Desde que despegaron de la base Lakenheath de la Royal Air Forcé en Suffolk, Inglaterra, unas dos horas antes, ninguno de los dos había hablado gran cosa. De todos modos, Satherwaite era callado por naturaleza, pensó Wiggins, nada dado a la charla ociosa. Pero Wiggins quería oír una voz humana, así que dijo:

– Tenemos enfrente Portugal.

– Lo sé -respondió Satherwaite.

– De acuerdo.

Sus voces poseían un timbre metálico ya que las palabras se filtraban a través del interfono de la carlinga, que era el único medio de conexión verbal entre los dos hombres. Wiggins inspiró profundamente, bajo su casco de vuelo, y el flujo incrementado de oxígeno hizo que la conexión del interfono reverberase un momento. Wiggins volvió a inspirar profundamente.

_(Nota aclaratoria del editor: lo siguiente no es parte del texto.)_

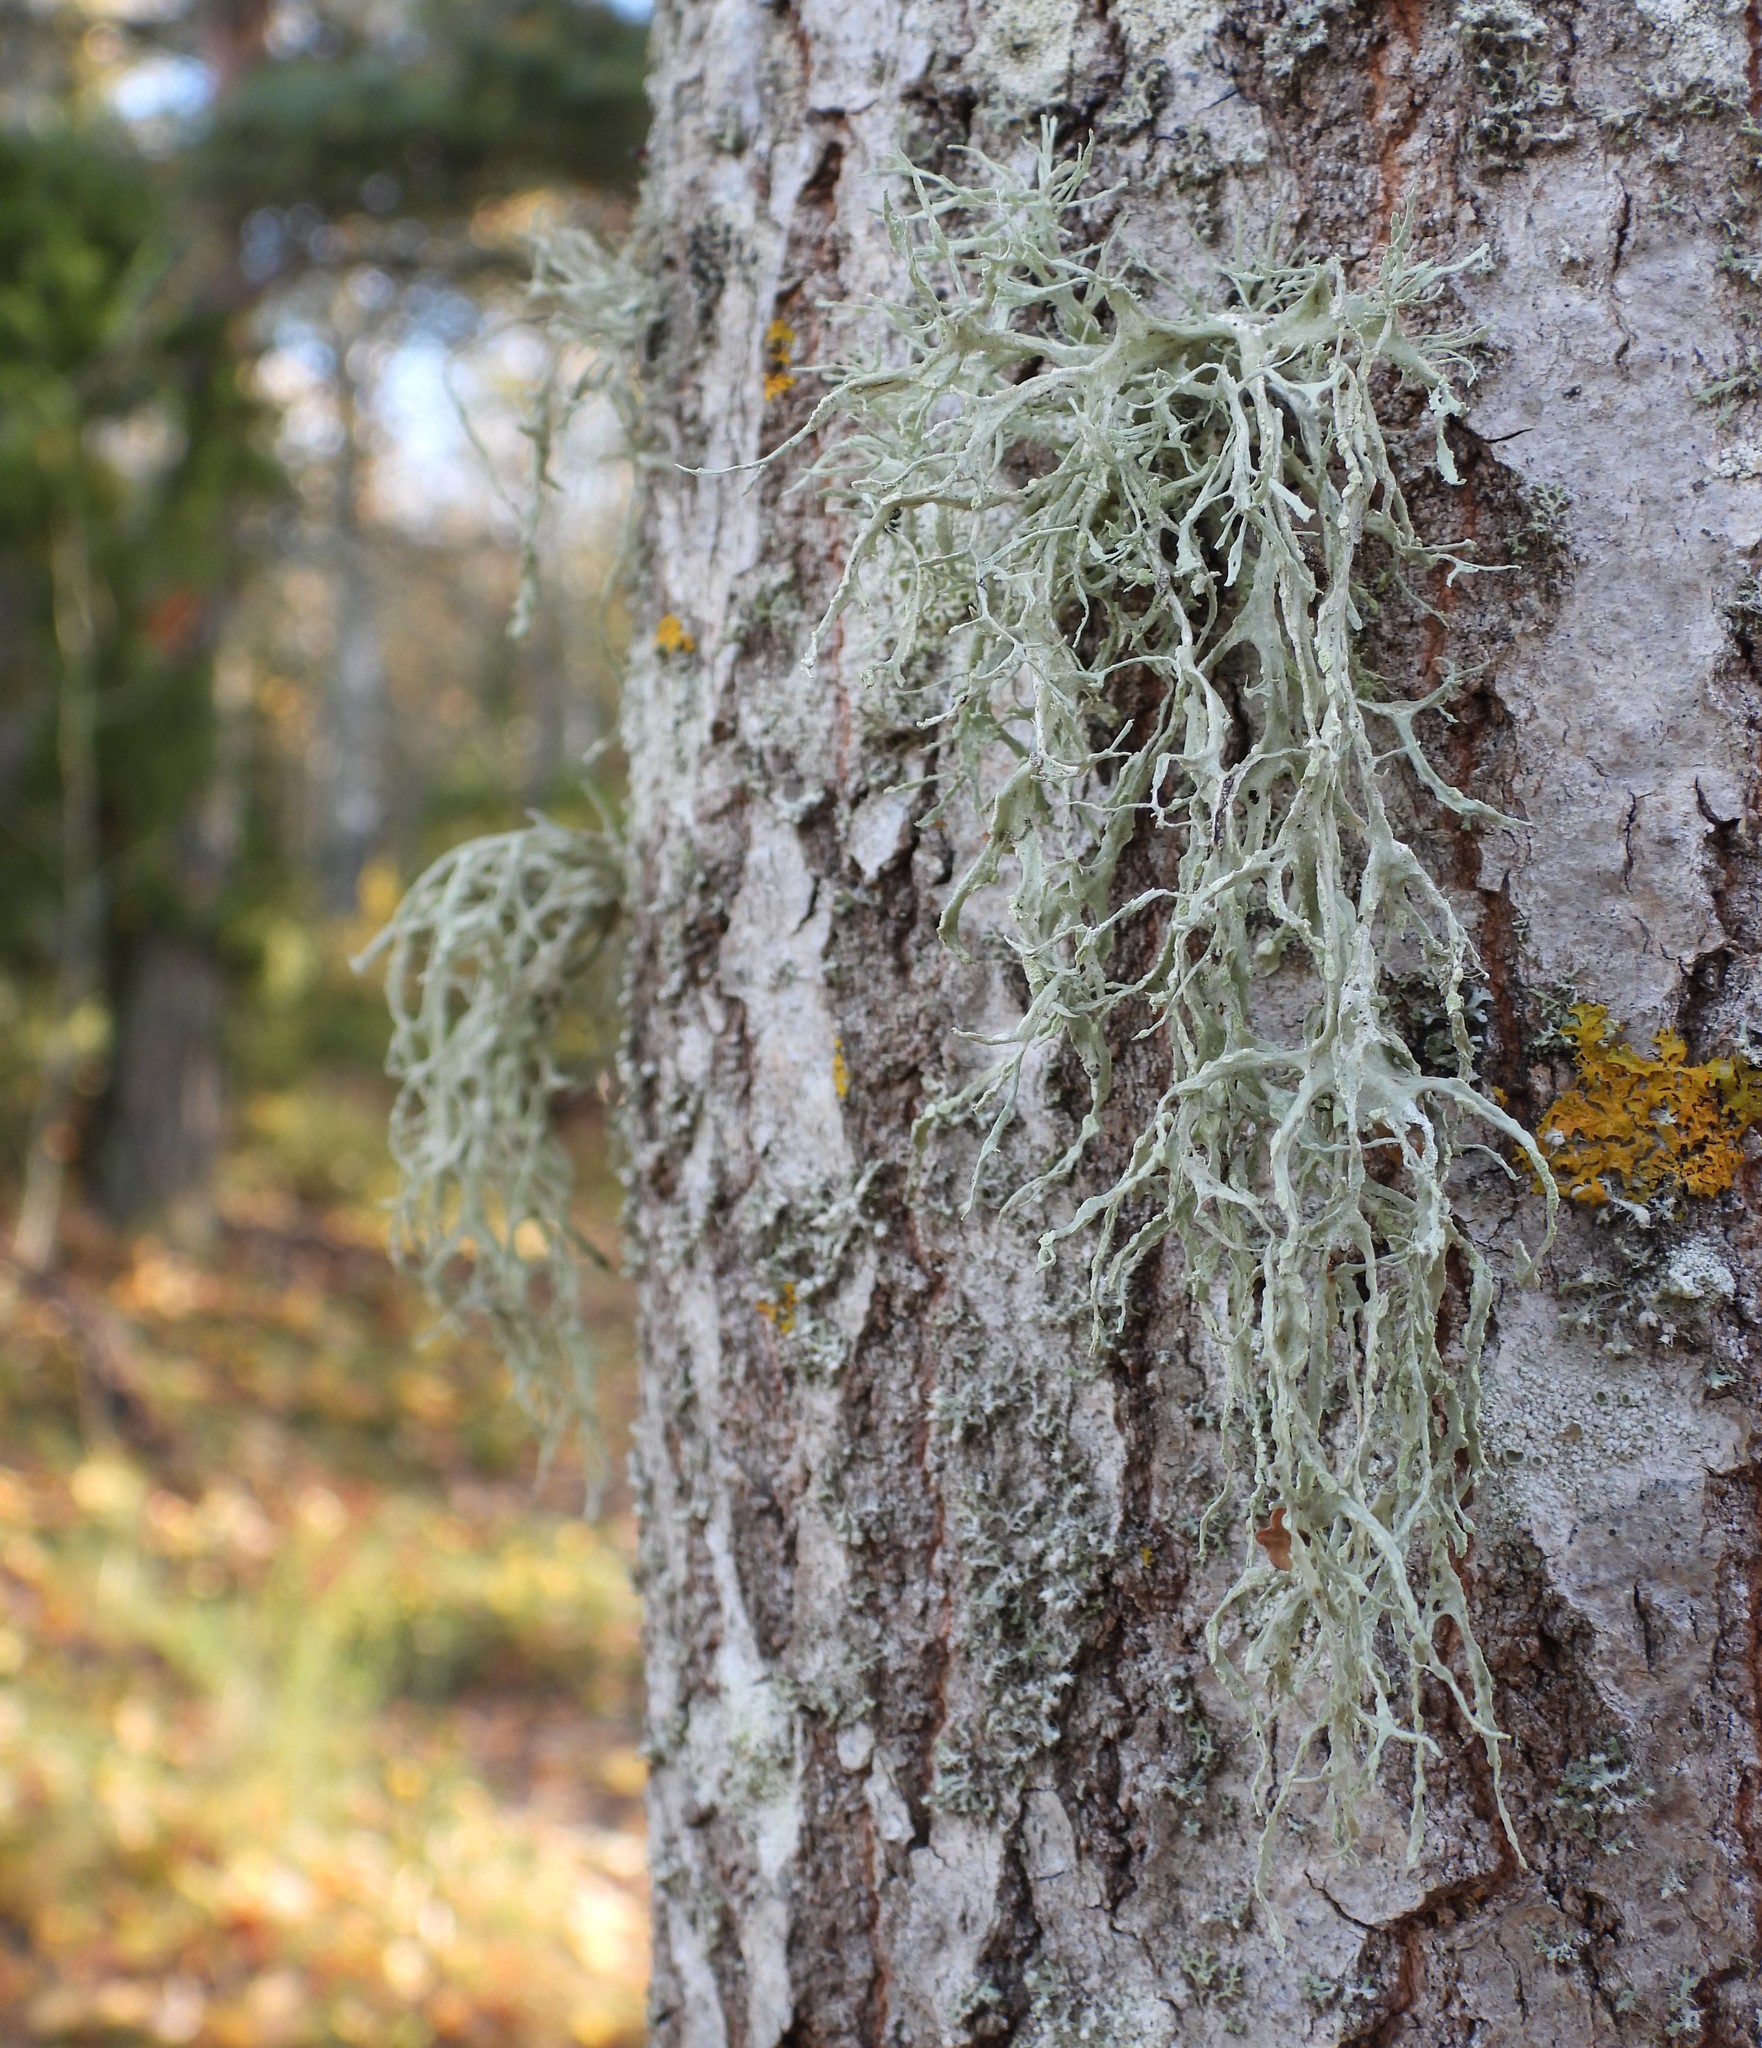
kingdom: Fungi
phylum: Ascomycota
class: Lecanoromycetes
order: Lecanorales
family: Ramalinaceae
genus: Ramalina
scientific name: Ramalina farinacea
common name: Farinose cartilage lichen
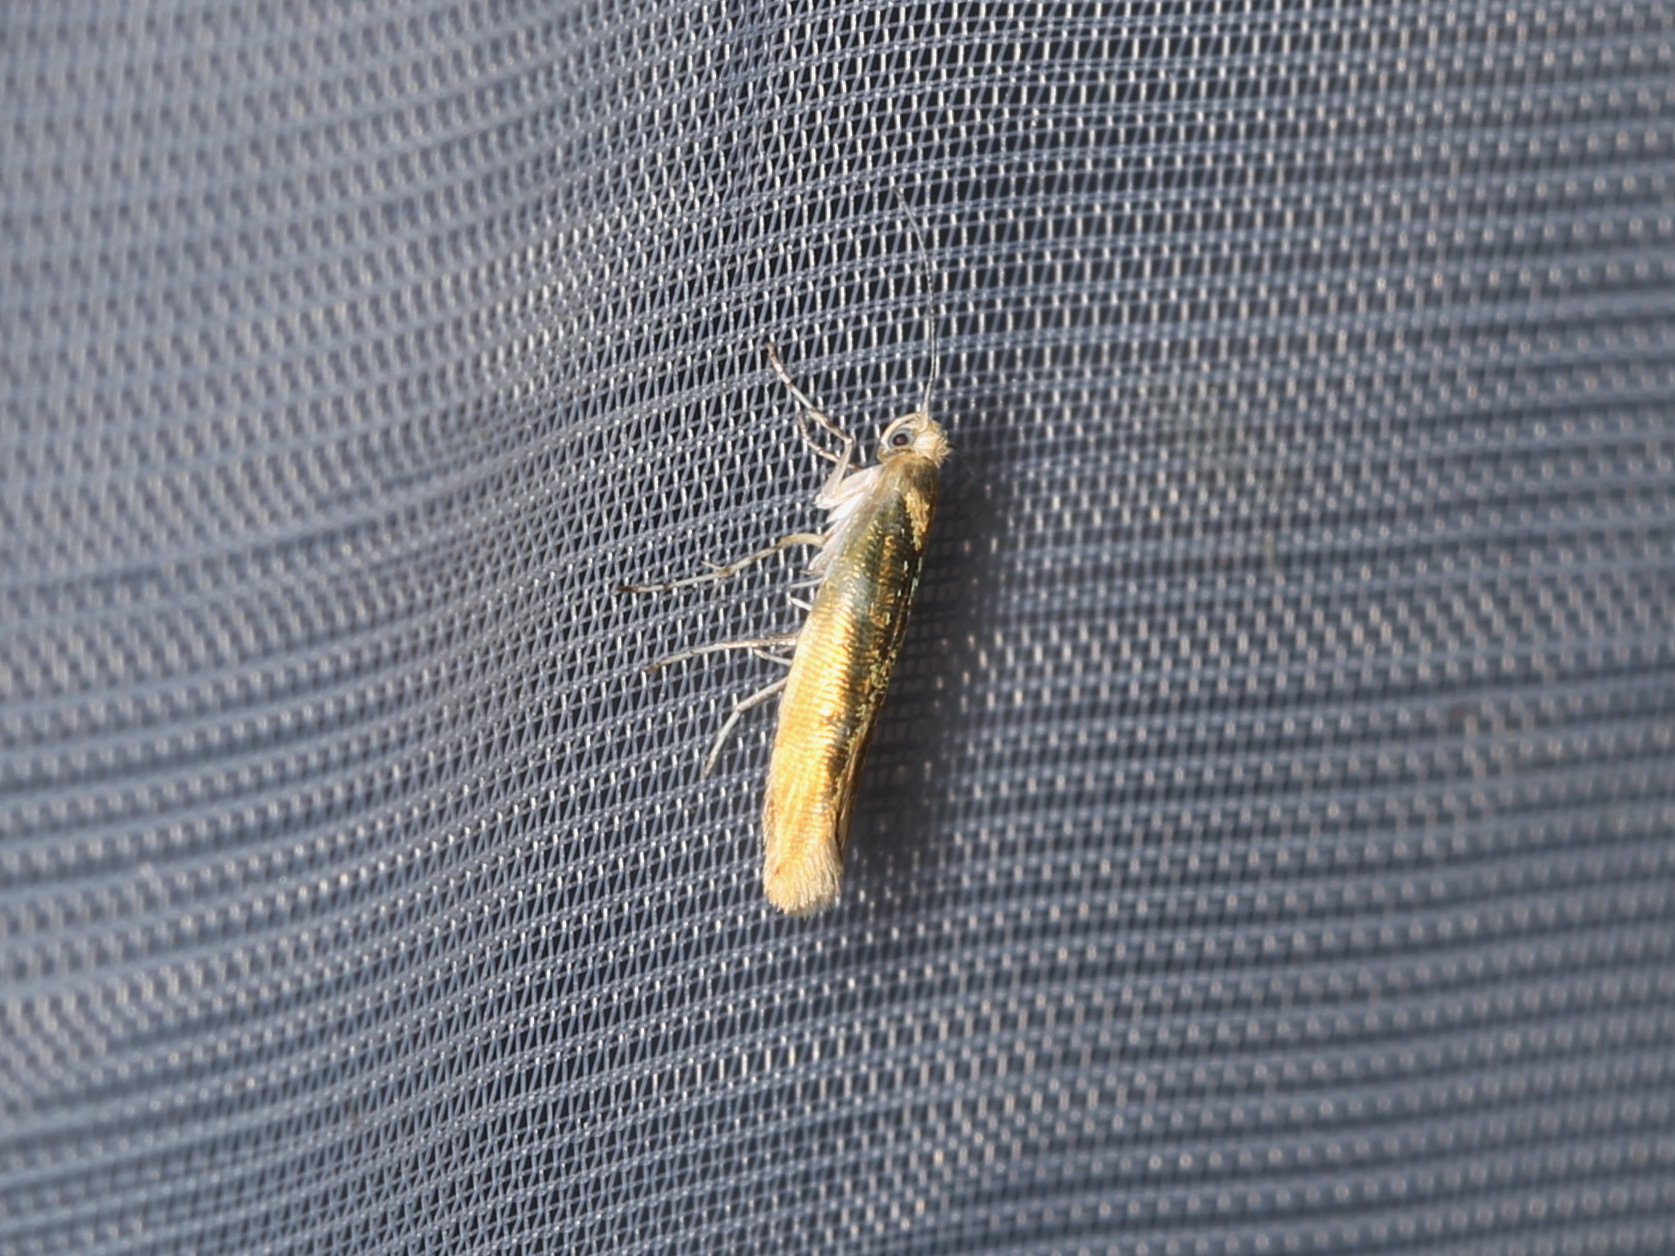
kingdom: Animalia
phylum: Arthropoda
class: Insecta
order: Lepidoptera
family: Argyresthiidae
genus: Argyresthia
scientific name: Argyresthia goedartella
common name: Golden argent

– ¿Te importaría no respirar? -dijo Satherwaite.

– Lo que tú digas, jefe.

Wiggins rebulló un poco en su asiento. Se estaba quedando entumecido después de tantas horas sentado en el incómodo asiento del F-111. El negro cielo se estaba tornando opresivo pero podía ver luces en la lejana costa de Portugal, y eso lo hacía sentirse mejor.

Se dirigían a Libia, pensó Wiggins, con la misión de derramar una lluvia de muerte y destrucción sobre el irritante país de Muammar al-Gadafi como represalia por el ataque terrorista libio que había tenido lugar un par de semanas antes contra una discoteca de Berlín Occidental frecuentada por militares norteamericanos. Wiggins recordaba que el oficial que les había dado las instrucciones tuvo buen cuidado de que supieran por qué estaban arriesgando la vida en aquella difícil misión. Sin demasiados rodeos, les dijo que el ataque libio a la discoteca La Belle, que causó la muerte a un militar norteamericano y heridas a varias docenas más, era sólo el último de una serie de actos de abierta agresión a los que había que responder con una exhibición de decisión y fuerza. «Por lo tanto -dijo el oficial-, vais a hacer saltar en pedazos a los libios.»

Sonaba bien dicho así, en la sala de instrucciones, pero no a todos los aliados de Estados Unidos les parecía buena idea. Los aviones de ataque procedentes de Inglaterra se habían visto obligados a seguir un largo camino para llegar a Libia porque los franceses y los españoles se habían negado a conceder autorización para cruzar su espacio aéreo. Esto había enfurecido a Wiggins, pero a Satherwaite no parecía importarle. Wiggins sabía que el conocimiento que Satherwaite tenía de geopolítica era nulo; la vida de Bill Satherwaite era volar, y volar era su vida. Wiggins pensaba que si a Satherwaite le hubiesen ordenado bombardear París, Satherwaite lo habría hecho sin pararse a pensar ni por un momento por qué estaba atacando a un aliado de la OTAN. Lo terrible, pensó Wiggins, era que Satherwaite haría lo mismo con Washington, D. C, o con Walla Walla, Washington, sin hacer preguntas.